Bali, des portes de l’enfer au paradis des aventuriers


Je souhaite vous présenter les portraits d’agents de voyages de ma connaissance qui ont vécu des aventures extraordinaires. Souvent des personnalités remarquables. Parfois des simples témoins de faits qui les dépassant.

Je vous ai déjà parlé de mon ami Guy de Saint Cyr, «chasseur de lave» devant l’éternel. Créateur avec son épouse Monique de l’agence Aventure et Volcans. Tout est dit dans l’enseigne. Je vais vous raconter deux épisodes concomitants de sa vie aventureuse.

Ma façon à moi d’illustrer ce que certains appellent «la baraka» – la destinée…

Le 31 juillet 2003, Guy de Saint Cyr effectuait un voyage de repérage en Nouvelle Zélande. Pour mettre au point un circuit destiné à faire découvrir les volcans actifs de pays à ses clients.

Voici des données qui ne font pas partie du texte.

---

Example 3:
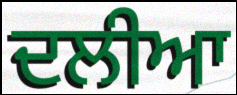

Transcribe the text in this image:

ਦਲੀਆ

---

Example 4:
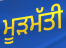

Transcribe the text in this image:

ਮੂੜਮੱਤੀ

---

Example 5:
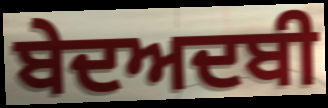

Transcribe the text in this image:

ਬੇਦਅਦਬੀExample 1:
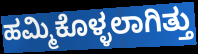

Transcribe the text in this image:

ಹಮ್ಮಿಕೊಳ್ಳಲಾಗಿತ್ತು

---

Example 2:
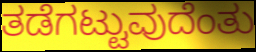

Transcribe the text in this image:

ತಡೆಗಟ್ಟುವುದೆಂತು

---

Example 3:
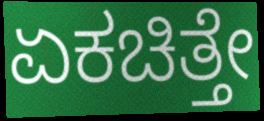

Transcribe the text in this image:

ಏಕಚಿತ್ತೇ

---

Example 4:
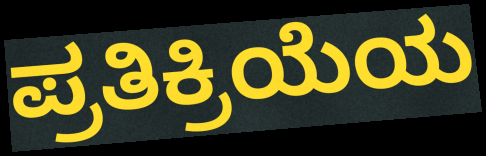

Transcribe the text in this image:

ಪ್ರತಿಕ್ರಿಯೆಯ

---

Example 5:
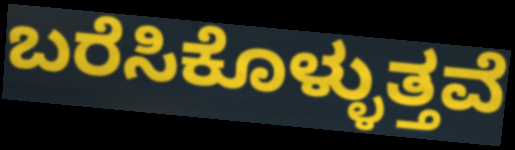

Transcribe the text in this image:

ಬರೆಸಿಕೊಳ್ಳುತ್ತವೆ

Consciencieux, et par pure curiosité, il est parti visiter le parc de Hells Gate (les portes de l’enfer) situé à proximité de Rotorua. Un nom prédestiné qui est en réalité un parc touristique assez fréquenté. Pas vraiment sa quête.

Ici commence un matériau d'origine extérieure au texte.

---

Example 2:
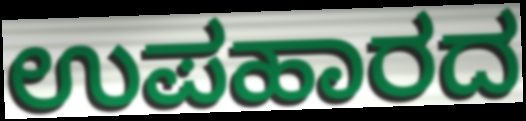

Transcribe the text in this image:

ಉಪಹಾರದ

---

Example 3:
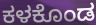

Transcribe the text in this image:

ಕಳಕೊಂಡ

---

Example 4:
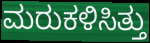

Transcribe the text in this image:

ಮರುಕಳಿಸಿತ್ತು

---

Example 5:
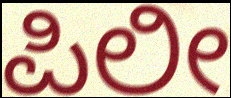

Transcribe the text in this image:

ಪಿಲೀ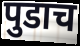
पुडाच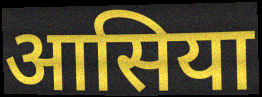
आसिया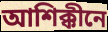
আশিক্কীনে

Arrivé peu avant la fermeture, le lieu était quasiment désert. Suivant un chemin parfaitement balisé, il découvrit des petits cratères d’une petite dizaine de mètres de hauteur qui crachotaient de la boue. C’est donc en toute décontraction, qu’il a escaladé le gros cône de l’un d’entre eux qui projetait des giclées de boues visqueuses.

Arrivé au terme de son escalade, le sol se déroba sous ses pas et sa jambe s’enfonça jusqu’au mollet dans une boue fluide à 160°c. Douleur fulgurante, inhumaine. Dans un réflexe de survie, il parvient à extraire sa jambe et à rouler jusqu’au pied du minuscule volcan.

Seul et choqué, il enleva ses chaussures brûlées, son pantalon pour découvrir que la peau de sa jambe brulée avait glissée en accordéon sur ses chevilles. C’est donc en slip, choqué grelottant et gravement brûlé qu’une visiteuse le retrouva au bout d’un moment indéterminé. Il fut rapidement pris en charge jusqu’à l’hôpital de Rotorua puis  transféré à celui d’Hamilton.

Le verdict tomba rapidement : brûlures multiples au 3e degré. Greffé, il ne savait plus s’il pourrait remarcher correctement un jour. Son monde était en train de s’effondrer.

Pugnace, au terme d’une longue et difficile rééducation avec comme seul objectif de marcher toujours un peu plus loin, un peu plus haut, un peu plus longtemps qu’il fit le pari avec lui-même de remonter sur « ses » volcans. Il s’était fixé l’objectif de faire l’ascension de l’un des plus difficiles d’entre-deux, le Semeru situé sur l’île de Java qui culmine à 3 730 mètres d’altitude.

Un « volcan gris » explosif, dangereux. Un but à atteindre pour Guy. Pour lui, le signe annonciateur de son total rétablissement.

Comme il ne pouvait porter aucune chaussure, il s’était fait fabriquer localement une « sandale d’escalade. » Une épaisse semelle doublée une grosse couche de mousse et des lanières réglables. C’est donc ainsi équipé qu’il quitta son hôtel de base où il séjournait traditionnellement : le White Rose à Kuta sur l’île paradisiaque de Bali.

En quittant l’hôtel, il laissa son passeport à la réception et confirma son séjour les trois nuits suivantes. Pour parer à un éventuel échec ou au renoncement de son difficile projet.

Sur le terrain, il fut rapidement distancé par ses compagnons. Ce fut pour lui un véritable enfer avec l’espoir d’atteindre ce qui était pour lui le paradis.

Heureusement, il connaissait parfaitement les lieux. C’est donc seul, fatigué mais heureux qu’il escalada difficilement le volcan pour arriver au petit matin au cône final. C’était le 12 octobre 2002.

Rassuré, mais, c’est taraudé par un vague pressentiment qu’il ne pouvait expliquer qu’il regagna son hôtel à Bali.

C’est alors qu’il découvrit les pans du mur noircis de l’établissement totalement pulvérisé. Un paysage de guerre et de désolation. Toute la rue Legian street avait été totalement soufflée par un triple attentat terroriste qui fit 202 morts et 209 blessés. Un attentat terroriste attribué à des militants islamistes de la filiale locale d’Al-Qaïda.

Fataliste, Guy de Saint Cyr croit plus que jamais à sa bonne étoile. Car logiquement et compte tenu de son état physique, il devait se reposer à l’hôtel en attendant le retour de ses compagnons de voyage. Il est persuadé que c’est sa détermination et sa passion qui l’ont sauvé d’une mort certaine.